Task prompt: Search the records for lines that contain the word "Fracturile". Copy them all.

-------- Data under study

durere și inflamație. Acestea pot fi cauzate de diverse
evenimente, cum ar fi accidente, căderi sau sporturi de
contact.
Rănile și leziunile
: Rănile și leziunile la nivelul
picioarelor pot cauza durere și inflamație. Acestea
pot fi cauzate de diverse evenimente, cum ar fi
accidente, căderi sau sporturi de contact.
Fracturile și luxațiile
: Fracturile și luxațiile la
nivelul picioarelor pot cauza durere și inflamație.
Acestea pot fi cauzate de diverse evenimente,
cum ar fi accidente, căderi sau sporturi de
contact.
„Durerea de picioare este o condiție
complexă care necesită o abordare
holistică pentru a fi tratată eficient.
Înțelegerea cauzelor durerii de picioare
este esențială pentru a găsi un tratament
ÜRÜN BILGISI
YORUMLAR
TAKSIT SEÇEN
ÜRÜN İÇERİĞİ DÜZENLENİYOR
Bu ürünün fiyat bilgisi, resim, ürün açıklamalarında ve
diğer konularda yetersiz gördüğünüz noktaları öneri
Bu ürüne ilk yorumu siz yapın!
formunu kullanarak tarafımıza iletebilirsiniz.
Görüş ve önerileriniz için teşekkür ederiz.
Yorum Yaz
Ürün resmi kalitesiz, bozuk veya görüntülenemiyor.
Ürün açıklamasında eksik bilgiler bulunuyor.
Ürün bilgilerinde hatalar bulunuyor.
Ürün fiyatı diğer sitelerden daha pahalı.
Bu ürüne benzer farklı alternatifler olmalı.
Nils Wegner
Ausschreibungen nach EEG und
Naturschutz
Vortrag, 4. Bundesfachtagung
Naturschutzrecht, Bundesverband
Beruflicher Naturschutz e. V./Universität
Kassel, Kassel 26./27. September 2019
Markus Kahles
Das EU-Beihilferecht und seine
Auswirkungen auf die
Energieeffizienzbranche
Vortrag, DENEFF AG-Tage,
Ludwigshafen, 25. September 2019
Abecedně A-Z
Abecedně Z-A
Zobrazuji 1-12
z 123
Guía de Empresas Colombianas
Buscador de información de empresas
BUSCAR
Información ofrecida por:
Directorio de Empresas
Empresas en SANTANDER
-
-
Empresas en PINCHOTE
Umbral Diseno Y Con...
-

----------------
-------- Data under study

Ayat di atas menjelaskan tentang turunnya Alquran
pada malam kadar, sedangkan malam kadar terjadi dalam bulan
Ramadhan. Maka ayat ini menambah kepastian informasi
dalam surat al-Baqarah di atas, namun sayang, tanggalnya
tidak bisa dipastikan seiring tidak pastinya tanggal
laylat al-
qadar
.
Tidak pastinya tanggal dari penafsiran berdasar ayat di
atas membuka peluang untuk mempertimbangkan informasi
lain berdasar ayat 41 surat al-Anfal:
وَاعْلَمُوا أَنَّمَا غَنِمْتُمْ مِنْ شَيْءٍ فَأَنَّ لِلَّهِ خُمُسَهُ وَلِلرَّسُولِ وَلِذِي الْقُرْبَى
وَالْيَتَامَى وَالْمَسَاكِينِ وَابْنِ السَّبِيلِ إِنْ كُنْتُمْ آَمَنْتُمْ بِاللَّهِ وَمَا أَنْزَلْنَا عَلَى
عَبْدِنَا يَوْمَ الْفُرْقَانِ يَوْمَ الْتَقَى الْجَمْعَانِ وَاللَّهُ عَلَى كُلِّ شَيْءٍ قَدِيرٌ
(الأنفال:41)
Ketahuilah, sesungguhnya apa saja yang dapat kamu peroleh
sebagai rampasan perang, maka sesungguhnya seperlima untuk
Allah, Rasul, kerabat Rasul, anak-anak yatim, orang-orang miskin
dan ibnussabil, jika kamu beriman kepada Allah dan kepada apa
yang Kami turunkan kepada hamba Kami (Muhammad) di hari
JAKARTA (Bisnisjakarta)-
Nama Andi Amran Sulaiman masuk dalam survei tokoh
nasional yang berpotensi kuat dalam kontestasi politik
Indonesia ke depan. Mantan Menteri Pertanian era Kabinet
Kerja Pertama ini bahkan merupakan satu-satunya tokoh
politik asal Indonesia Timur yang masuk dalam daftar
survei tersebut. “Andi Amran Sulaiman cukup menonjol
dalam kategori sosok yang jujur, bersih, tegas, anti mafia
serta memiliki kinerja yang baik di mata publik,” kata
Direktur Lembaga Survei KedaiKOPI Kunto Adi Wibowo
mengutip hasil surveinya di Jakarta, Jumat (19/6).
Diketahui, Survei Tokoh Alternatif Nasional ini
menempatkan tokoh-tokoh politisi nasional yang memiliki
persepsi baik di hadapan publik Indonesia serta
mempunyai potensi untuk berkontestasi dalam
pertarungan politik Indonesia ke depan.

----------------

Answer for the task:
Fracturile și luxațiile
: Fracturile și luxațiile la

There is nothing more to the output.